The past year has been stressful without a doubt. We have been isolated and put in unprecedented situations. It is no surprise that I have heard multiple people say stress eating has become a problem. It can be a challenge to address because it is easy to be unaware you are doing it until after the fact. By the time we do realize it, we often feel guilt, shame, and say horrible things to ourselves. Below are some helpful tips to address stress eating.
1. Before grabbing food pause and check in to see if you are physically hungry. This can help you become more self-aware and identify if you are physically hungry or if you are grabbing food out of stress or other reasons. Creating this awareness gives you the option to choose to eat or not. As you are first starting this, do not worry about your decision to eat regardless of hunger level. Consider it a win if you pause and check in to see if you are physically hungry. Once this becomes a habit you can address the decision piece. This quick check in can also help you to notice patterns. Maybe Thursday is your stressful day at work and you always hit the drive-thru instead of eating what you had planned at home. Once you notice this you can work to create a solution.
2. If you’ve paused and have identified you are grabbing food out of stress, take 3 slow breathes and notice your body position. Try to make your exhale twice as long as your inhale. As you are noticing your body position, be aware of the tension in your neck and shoulders. Are your shoulders up by your eats? Are your arms crossed? Are your teeth clenched? What are your legs doing? Where ever your body is holding the tension, think about relaxing with each exhale. It’s hard to become less stressed if we keep our posture in it stressed state.
3. Do a non-food activity. If you’ve identified that you want to eat out of stress, do an activity that you enjoy and does not include food. Here are some ideas:
- Go on a walk
- Talk with a friend
- Take a bath
- Play a game
- Take a nap
- Read a book
- Listen to music
- Practice a daily gratitude
- Do one of your favorit hobbies
4. Address the stress. We all have those one off stressful days where a “non-food activity” works great, but if you start to notice a pattern, it is helpful to address the issue(s) causing the reoccurring stress. Start by getting curious about what is causing the stress. This can help you know what actions can be the most helpful. That may mean talking to the person involved in the stressful situation, getting better at time management, talking to a counselor, uncluttering a space, setting boundaries, delegating tasks you do not need to do, or asking for help. In the example of Thursdays always being a stressful day a work, doing HeadSpace (a mediation app) for 3 minutes in your office or car (before driving) could be a helpful tool to leave that stress at work and enjoy your evening at home. Rearranging the work day or better time management could also help address the issue in this situation. Addressing the stress may be uncomforatble, but it is the most important step for long term success and will even help you to grow as a perosn.
5. Create a more mindful eating environment by reserving eating for the kitchen or dining room table. It is not uncommon when we are eating out of stress to stand in front of the fridge or pantry or zone out on the couch with our food of choice.

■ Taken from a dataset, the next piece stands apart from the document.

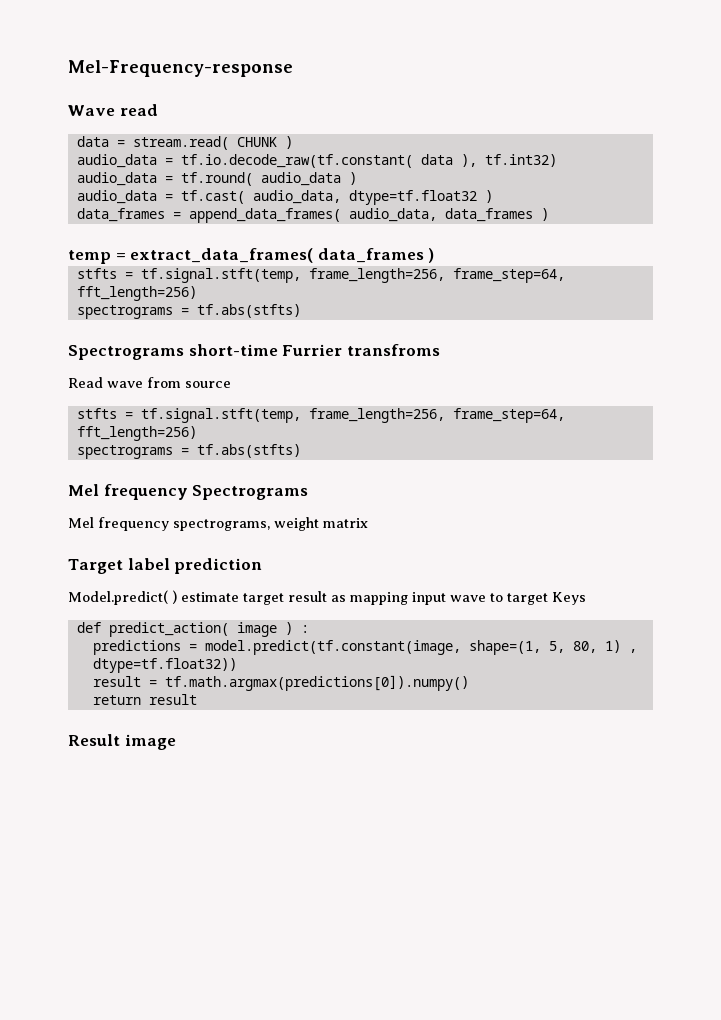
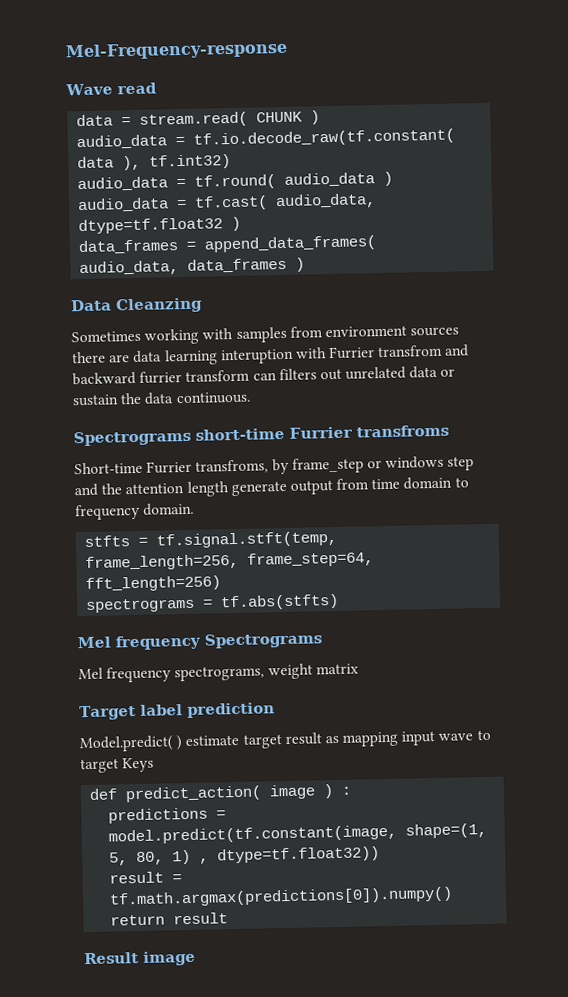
[68,248,435,264] [76,268,565,283] [76,286,197,301] [76,304,301,319] [68,344,440,360] [68,377,231,388] temp = extract_data_frames( data_frames ) // stfts = tf.signal.stft(temp, frame_length=256, frame_step=64, fft_length=256) // spectrograms = tf.abs(stfts) // Spectrograms short-time Furrier transfroms // Read wave from source -> [70,297,203,314] [71,325,460,345] [72,344,470,366] [72,365,456,386] [72,391,251,407] [73,424,449,447] [74,455,475,475] [74,476,469,497] [75,502,195,521] Data Cleanzing // Sometimes working with samples from environment sources there are data learning interuption with Furrier transfrom and backward furrier transform can filters out unrelated data or sustain the data continuous. // Spectrograms short-time Furrier transfroms // Short-time Furrier transfroms, by frame_step or windows step and the attention length generate output from time domain to frequency domain.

If we sit at a table, we have to make the choice to get up, plate out food, and sit in a space without a TV. It helps us to be present focusing on the food we are eating. It also gives us the opportunity to slow down and use all five senses to really enjoy our food.
If you’ve been stress eating start with self-awareness. It’s not trying to have more willpower after a stressful day to repeatedly saying no to food. The great thing is we have the power to become more self-aware. We can slow down, get curious, and ask ourselves questions. We can change our situation. We can choose to lean in and address our stress. If we feel lost and don’t know where to begin, we can ask for help.